===== Data for this exercise =====

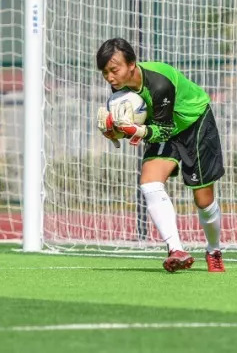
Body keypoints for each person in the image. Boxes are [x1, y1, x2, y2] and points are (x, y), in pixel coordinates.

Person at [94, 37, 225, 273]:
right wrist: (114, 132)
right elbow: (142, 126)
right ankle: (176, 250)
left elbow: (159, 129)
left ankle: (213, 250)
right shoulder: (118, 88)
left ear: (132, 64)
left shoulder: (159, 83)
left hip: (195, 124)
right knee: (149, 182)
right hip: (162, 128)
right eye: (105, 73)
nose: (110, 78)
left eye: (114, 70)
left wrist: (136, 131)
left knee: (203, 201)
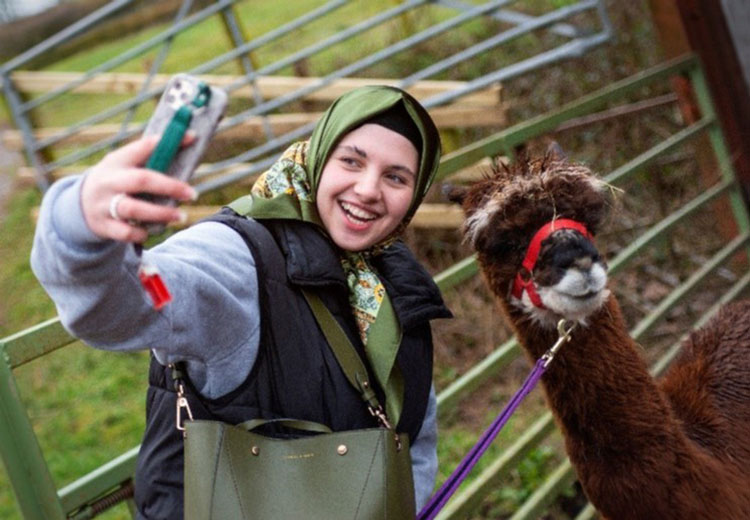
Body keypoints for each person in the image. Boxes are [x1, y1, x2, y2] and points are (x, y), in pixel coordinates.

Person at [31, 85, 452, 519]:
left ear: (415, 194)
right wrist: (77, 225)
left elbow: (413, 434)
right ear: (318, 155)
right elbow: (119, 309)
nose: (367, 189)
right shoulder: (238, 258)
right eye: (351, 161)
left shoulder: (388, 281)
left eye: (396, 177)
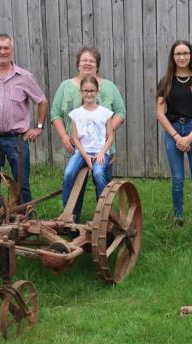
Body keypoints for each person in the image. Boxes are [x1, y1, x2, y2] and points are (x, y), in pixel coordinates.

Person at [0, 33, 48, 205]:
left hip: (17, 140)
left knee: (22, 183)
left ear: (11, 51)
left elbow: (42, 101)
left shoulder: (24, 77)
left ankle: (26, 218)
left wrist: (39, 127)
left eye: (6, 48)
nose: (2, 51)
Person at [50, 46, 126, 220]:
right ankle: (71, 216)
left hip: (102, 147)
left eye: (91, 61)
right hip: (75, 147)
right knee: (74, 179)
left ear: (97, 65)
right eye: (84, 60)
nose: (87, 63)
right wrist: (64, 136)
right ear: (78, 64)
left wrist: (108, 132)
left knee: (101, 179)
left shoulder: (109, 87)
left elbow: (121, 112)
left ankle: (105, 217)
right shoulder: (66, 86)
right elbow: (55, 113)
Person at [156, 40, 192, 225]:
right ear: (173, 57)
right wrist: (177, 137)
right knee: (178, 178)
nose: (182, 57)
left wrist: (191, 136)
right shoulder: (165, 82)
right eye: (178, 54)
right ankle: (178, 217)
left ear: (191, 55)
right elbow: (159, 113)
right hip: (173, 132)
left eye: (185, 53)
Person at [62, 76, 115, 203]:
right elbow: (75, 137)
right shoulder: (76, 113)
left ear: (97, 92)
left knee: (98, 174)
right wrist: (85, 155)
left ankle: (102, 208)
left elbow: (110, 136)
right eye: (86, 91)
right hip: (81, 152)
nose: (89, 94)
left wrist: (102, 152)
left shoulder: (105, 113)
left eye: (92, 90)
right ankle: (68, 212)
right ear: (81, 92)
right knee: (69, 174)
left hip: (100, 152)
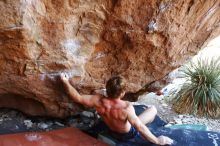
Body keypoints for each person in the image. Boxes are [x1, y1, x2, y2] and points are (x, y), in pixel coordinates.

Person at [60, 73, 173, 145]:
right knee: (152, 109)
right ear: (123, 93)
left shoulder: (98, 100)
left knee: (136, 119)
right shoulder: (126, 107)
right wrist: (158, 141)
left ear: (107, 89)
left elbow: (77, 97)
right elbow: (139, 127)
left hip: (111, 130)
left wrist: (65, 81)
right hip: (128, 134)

=====
===== Data for this exercise =====

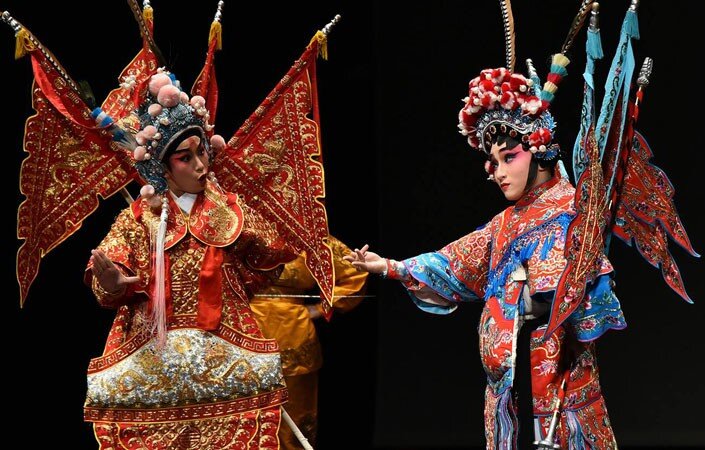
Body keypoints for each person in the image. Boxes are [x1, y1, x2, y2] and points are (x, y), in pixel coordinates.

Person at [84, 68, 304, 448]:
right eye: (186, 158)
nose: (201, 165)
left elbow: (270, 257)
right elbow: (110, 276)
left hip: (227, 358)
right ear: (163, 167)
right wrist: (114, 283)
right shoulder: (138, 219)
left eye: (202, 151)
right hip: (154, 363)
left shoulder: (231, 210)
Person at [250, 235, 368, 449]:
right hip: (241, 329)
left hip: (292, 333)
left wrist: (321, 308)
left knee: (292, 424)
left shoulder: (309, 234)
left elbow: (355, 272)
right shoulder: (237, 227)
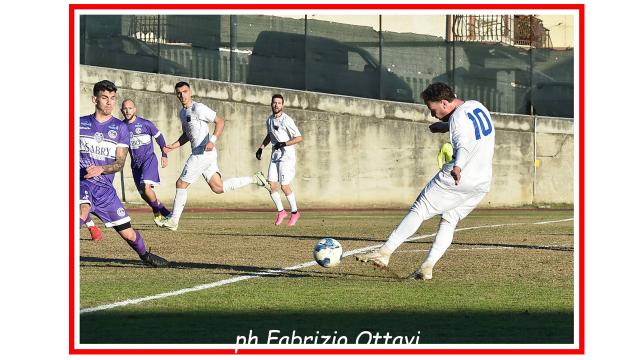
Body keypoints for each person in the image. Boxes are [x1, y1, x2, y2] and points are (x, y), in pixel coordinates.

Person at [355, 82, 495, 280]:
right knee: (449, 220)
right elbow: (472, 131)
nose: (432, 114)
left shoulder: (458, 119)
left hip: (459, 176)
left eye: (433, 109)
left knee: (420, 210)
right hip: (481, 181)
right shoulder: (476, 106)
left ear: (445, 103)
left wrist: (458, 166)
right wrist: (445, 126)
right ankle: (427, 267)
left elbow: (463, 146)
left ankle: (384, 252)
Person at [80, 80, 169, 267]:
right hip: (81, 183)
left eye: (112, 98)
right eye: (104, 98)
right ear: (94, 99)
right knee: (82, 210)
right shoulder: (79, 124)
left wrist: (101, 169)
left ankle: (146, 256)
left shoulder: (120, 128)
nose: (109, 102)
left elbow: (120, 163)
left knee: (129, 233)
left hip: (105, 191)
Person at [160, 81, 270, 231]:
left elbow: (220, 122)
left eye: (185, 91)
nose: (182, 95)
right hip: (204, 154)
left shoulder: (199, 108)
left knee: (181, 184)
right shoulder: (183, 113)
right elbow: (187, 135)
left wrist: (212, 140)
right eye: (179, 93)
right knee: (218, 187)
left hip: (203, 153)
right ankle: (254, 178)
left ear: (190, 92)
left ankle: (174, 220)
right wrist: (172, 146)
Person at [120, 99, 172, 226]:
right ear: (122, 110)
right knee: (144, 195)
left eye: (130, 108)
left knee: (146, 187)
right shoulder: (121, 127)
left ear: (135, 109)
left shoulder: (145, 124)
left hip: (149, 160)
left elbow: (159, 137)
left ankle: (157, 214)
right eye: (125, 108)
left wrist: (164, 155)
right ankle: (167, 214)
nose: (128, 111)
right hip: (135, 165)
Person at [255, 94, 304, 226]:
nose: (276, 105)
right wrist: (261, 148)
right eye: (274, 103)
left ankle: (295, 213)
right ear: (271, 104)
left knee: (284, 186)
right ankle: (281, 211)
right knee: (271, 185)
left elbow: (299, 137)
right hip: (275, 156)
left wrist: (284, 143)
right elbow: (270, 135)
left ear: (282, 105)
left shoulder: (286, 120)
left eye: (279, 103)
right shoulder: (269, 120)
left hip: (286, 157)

=====

* _Exercise_
Send back an exact copy of only the lines from the line with "left elbow: (159, 137)" up to and including the line with "left eye: (279, 103)" in the data above.

* _Response area_
left elbow: (159, 137)
left ankle: (157, 214)
right eye: (125, 108)
left wrist: (164, 155)
right ankle: (167, 214)
nose: (128, 111)
right hip: (135, 165)
Person at [255, 94, 304, 226]:
nose: (276, 105)
right wrist: (261, 148)
right eye: (274, 103)
left ankle: (295, 213)
right ear: (271, 104)
left knee: (284, 186)
right ankle: (281, 211)
right knee: (271, 185)
left elbow: (299, 137)
right hip: (275, 156)
left wrist: (284, 143)
right elbow: (270, 135)
left ear: (282, 105)
left shoulder: (286, 120)
left eye: (279, 103)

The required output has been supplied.